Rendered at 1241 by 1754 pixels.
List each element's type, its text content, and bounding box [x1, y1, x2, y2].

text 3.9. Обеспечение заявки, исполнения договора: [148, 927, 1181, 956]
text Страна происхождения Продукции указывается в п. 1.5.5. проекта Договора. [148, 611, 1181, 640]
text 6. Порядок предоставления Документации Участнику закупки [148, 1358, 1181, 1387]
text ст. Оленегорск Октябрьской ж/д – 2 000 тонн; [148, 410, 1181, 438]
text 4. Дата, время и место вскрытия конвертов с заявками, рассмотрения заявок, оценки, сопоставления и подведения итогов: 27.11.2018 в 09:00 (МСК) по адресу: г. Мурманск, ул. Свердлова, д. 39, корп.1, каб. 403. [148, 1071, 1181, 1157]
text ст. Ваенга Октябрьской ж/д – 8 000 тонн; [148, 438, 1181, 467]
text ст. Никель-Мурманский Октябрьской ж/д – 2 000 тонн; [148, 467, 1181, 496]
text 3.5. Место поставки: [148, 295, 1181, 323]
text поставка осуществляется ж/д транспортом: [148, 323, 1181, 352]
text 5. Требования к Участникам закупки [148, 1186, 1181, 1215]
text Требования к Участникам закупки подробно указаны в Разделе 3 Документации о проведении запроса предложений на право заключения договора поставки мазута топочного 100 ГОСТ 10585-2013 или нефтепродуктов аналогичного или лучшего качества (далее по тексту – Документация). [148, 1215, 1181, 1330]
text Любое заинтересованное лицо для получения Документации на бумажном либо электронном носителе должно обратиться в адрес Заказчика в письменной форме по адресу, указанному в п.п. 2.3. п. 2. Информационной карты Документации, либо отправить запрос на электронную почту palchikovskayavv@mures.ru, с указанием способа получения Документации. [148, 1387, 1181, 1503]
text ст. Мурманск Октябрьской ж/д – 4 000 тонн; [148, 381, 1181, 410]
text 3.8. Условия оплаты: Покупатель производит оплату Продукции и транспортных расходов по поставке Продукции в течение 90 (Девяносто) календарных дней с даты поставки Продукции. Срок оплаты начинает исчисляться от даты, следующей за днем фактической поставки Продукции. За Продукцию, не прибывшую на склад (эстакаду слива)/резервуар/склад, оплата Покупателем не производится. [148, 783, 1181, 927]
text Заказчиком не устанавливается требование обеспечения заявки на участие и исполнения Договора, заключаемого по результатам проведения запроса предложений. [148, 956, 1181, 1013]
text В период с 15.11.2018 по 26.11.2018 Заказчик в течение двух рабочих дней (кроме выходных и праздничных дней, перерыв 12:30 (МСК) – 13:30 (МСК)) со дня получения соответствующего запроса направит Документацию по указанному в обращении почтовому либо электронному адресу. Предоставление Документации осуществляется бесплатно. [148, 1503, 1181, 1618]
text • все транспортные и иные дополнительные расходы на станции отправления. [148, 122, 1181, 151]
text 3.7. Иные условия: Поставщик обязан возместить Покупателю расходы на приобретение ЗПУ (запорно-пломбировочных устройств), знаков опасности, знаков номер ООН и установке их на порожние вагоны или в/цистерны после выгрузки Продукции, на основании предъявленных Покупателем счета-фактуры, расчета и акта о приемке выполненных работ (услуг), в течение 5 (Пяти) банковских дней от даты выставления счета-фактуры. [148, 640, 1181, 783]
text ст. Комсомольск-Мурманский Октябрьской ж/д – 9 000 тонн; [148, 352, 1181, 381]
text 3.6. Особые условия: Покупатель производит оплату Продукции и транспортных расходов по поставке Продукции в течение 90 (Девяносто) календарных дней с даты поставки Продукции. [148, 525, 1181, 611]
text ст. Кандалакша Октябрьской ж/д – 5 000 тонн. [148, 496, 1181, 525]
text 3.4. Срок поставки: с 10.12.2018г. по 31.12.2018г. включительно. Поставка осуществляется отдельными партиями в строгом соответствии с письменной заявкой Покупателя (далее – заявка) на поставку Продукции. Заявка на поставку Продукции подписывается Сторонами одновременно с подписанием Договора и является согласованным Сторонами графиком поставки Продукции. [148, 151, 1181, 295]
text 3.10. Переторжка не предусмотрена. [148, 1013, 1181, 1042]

+---+

Return the listing above in its exact form.

Rendered at 1241 by 1754 pixels.
List each element's type, its text content, and bounding box [x1, y1, x2, y2].

text 3.9. Обеспечение заявки, исполнения договора: [148, 927, 1181, 956]
text Страна происхождения Продукции указывается в п. 1.5.5. проекта Договора. [148, 611, 1181, 640]
text 6. Порядок предоставления Документации Участнику закупки [148, 1358, 1181, 1387]
text ст. Оленегорск Октябрьской ж/д – 2 000 тонн; [148, 410, 1181, 438]
text 4. Дата, время и место вскрытия конвертов с заявками, рассмотрения заявок, оценки, сопоставления и подведения итогов: 27.11.2018 в 09:00 (МСК) по адресу: г. Мурманск, ул. Свердлова, д. 39, корп.1, каб. 403. [148, 1071, 1181, 1157]
text ст. Ваенга Октябрьской ж/д – 8 000 тонн; [148, 438, 1181, 467]
text ст. Никель-Мурманский Октябрьской ж/д – 2 000 тонн; [148, 467, 1181, 496]
text 3.5. Место поставки: [148, 295, 1181, 323]
text поставка осуществляется ж/д транспортом: [148, 323, 1181, 352]
text 5. Требования к Участникам закупки [148, 1186, 1181, 1215]
text Требования к Участникам закупки подробно указаны в Разделе 3 Документации о проведении запроса предложений на право заключения договора поставки мазута топочного 100 ГОСТ 10585-2013 или нефтепродуктов аналогичного или лучшего качества (далее по тексту – Документация). [148, 1215, 1181, 1330]
text Любое заинтересованное лицо для получения Документации на бумажном либо электронном носителе должно обратиться в адрес Заказчика в письменной форме по адресу, указанному в п.п. 2.3. п. 2. Информационной карты Документации, либо отправить запрос на электронную почту palchikovskayavv@mures.ru, с указанием способа получения Документации. [148, 1387, 1181, 1503]
text ст. Мурманск Октябрьской ж/д – 4 000 тонн; [148, 381, 1181, 410]
text 3.8. Условия оплаты: Покупатель производит оплату Продукции и транспортных расходов по поставке Продукции в течение 90 (Девяносто) календарных дней с даты поставки Продукции. Срок оплаты начинает исчисляться от даты, следующей за днем фактической поставки Продукции. За Продукцию, не прибывшую на склад (эстакаду слива)/резервуар/склад, оплата Покупателем не производится. [148, 783, 1181, 927]
text Заказчиком не устанавливается требование обеспечения заявки на участие и исполнения Договора, заключаемого по результатам проведения запроса предложений. [148, 956, 1181, 1013]
text В период с 15.11.2018 по 26.11.2018 Заказчик в течение двух рабочих дней (кроме выходных и праздничных дней, перерыв 12:30 (МСК) – 13:30 (МСК)) со дня получения соответствующего запроса направит Документацию по указанному в обращении почтовому либо электронному адресу. Предоставление Документации осуществляется бесплатно. [148, 1503, 1181, 1618]
text • все транспортные и иные дополнительные расходы на станции отправления. [148, 122, 1181, 151]
text 3.7. Иные условия: Поставщик обязан возместить Покупателю расходы на приобретение ЗПУ (запорно-пломбировочных устройств), знаков опасности, знаков номер ООН и установке их на порожние вагоны или в/цистерны после выгрузки Продукции, на основании предъявленных Покупателем счета-фактуры, расчета и акта о приемке выполненных работ (услуг), в течение 5 (Пяти) банковских дней от даты выставления счета-фактуры. [148, 640, 1181, 783]
text ст. Комсомольск-Мурманский Октябрьской ж/д – 9 000 тонн; [148, 352, 1181, 381]
text 3.6. Особые условия: Покупатель производит оплату Продукции и транспортных расходов по поставке Продукции в течение 90 (Девяносто) календарных дней с даты поставки Продукции. [148, 525, 1181, 611]
text ст. Кандалакша Октябрьской ж/д – 5 000 тонн. [148, 496, 1181, 525]
text 3.4. Срок поставки: с 10.12.2018г. по 31.12.2018г. включительно. Поставка осуществляется отдельными партиями в строгом соответствии с письменной заявкой Покупателя (далее – заявка) на поставку Продукции. Заявка на поставку Продукции подписывается Сторонами одновременно с подписанием Договора и является согласованным Сторонами графиком поставки Продукции. [148, 151, 1181, 295]
text 3.10. Переторжка не предусмотрена. [148, 1013, 1181, 1042]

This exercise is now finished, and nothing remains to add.